Os Ex-comandantes revelaram à PF detalhes importantes sobre a trama golpista para impedir a posse do presidente Lula

Foto: DivulgaçãoGeneral Marco Antônio Freire Gomes, Jair Bolsonaro e brigadeiro Carlos Baptista Júnior
General Marco Antônio Freire Gomes, Jair Bolsonaro e brigadeiro Carlos Baptista Júnior

O general Marco Antônio Freire Gomes, ex-comandante do Exército, e o ex-comandante da Aeronáutica, brigadeiro Carlos Baptista Júnior, implicaram diretamente Jair Bolsonaro (PL) na suposta trama golpista para impedir a posse do presidente Luiz Inácio Lula da Silva (PT). “Ambos concederam longos e detalhados depoimentos aos investigadores e ajudaram a preencher ‘lacunas importantes do caso’, segundo envolvidos nas apurações”, diz a jornalista Bela Megale em sua coluna no jornal O Globo.

Em seus depoimentos à Polícia Federal no âmbito do inquérito que apura o planejamento de um golpe de Estado por parte de integrantes do governo Bolsonaro, Freire Gomes e Baptista Júnior afirmaram que participaram de uma reunião em que se discutiu a minuta de um decreto golpista. A realização da reunião foi revelada pelo tenente-coronel Mauro Cid, ex-ajudante de ordens de Bolsonaro, em sua delação premiada à Polícia Federal. 

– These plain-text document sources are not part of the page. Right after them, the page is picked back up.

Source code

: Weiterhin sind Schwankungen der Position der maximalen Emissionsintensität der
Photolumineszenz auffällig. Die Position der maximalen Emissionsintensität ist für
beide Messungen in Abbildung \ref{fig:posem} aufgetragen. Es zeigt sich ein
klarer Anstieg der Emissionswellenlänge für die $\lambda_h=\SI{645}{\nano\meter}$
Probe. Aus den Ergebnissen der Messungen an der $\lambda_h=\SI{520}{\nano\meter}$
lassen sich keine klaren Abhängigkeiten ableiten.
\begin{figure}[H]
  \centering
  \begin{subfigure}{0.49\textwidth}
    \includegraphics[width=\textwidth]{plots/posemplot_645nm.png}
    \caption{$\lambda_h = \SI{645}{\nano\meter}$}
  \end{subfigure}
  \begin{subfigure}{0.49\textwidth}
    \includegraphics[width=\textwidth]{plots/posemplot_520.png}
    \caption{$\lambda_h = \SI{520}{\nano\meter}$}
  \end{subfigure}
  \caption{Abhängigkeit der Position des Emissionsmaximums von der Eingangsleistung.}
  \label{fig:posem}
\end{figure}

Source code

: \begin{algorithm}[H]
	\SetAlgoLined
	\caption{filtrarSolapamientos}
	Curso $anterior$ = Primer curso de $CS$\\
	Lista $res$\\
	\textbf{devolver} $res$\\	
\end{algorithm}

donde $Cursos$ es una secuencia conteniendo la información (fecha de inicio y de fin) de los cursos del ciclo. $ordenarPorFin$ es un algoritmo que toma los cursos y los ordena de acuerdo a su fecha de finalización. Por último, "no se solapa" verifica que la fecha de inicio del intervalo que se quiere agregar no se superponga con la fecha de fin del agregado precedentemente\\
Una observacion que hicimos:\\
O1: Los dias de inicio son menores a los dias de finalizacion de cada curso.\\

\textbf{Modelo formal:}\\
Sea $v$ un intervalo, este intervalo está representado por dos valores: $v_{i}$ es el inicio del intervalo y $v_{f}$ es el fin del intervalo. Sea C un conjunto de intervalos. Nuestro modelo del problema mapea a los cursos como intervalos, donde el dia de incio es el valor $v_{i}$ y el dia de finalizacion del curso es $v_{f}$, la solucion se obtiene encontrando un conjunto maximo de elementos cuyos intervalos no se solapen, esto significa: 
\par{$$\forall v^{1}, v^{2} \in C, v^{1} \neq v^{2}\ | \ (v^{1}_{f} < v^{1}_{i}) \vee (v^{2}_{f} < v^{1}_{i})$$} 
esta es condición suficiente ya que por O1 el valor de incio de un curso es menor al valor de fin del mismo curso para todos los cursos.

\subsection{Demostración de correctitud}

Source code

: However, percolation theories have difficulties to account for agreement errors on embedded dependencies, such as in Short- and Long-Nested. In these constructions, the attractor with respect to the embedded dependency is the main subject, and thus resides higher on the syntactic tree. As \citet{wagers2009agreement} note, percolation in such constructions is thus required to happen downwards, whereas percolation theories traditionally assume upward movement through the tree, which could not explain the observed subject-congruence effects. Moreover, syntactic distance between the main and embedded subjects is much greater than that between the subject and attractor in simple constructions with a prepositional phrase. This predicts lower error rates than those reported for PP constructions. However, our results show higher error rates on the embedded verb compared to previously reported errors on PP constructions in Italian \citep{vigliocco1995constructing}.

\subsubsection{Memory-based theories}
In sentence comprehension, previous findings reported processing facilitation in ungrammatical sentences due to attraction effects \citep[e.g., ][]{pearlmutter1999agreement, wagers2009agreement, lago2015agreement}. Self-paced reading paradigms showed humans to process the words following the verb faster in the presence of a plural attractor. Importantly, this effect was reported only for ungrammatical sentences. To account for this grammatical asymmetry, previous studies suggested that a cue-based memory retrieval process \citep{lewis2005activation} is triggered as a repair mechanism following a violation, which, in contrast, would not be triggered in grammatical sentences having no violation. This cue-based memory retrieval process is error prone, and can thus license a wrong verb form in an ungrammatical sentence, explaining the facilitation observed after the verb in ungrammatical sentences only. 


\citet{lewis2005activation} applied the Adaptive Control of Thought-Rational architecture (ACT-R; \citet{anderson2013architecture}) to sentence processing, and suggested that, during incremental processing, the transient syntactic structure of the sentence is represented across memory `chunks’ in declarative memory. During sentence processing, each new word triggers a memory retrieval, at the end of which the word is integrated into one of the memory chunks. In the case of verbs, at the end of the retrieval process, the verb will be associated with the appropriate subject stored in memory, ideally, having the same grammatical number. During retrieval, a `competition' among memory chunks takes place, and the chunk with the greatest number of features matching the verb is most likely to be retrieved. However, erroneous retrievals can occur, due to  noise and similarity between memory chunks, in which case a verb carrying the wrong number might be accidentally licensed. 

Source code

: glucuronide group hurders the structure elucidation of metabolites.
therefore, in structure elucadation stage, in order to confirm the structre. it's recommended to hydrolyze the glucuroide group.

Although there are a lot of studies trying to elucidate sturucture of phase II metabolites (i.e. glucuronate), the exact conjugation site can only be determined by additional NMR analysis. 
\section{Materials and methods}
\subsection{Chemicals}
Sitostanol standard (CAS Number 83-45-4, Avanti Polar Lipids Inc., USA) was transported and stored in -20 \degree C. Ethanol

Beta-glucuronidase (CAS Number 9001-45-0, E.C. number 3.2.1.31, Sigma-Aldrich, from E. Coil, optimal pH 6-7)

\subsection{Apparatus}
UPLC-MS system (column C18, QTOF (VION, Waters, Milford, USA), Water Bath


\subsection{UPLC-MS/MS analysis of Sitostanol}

Freire Gomes prestou depoimento por cerca de 7 horas na condição de testemunha e confirmou ter participado de reuniões para discutir os termos da chamada “minuta do golpe”, que previa a prisão do ministro do Supremo Tribunal Federal (STF) Alexandre de Moraes e o impedimento da posse do presidente Lula. 

Ainda segundo a reportagem, “havia a dúvida, entre os investigadores, se o ex-comandante seria tratado como investigado ou testemunha. Essa decisão seria tomada de acordo com o grau de colaboração do depoimento. A avaliação foi a de que Freire Gomes adotou a postura de ajudar nas investigações e segue como testemunha”. O brigadeiro Baptista Júnior também forneceu  informações importantes aos investigadores sobre a articulação golpista e manteve o status de testemunha.

Já o almirante Almir Garnier, ex-comandante da Marinha, ficou em silêncio durante a oitiva realizada pelos investigadores. Segundo a delação de Mauro Cid, ele foi o único dos três comandantes militares que teria aceitado aderir ao golpe.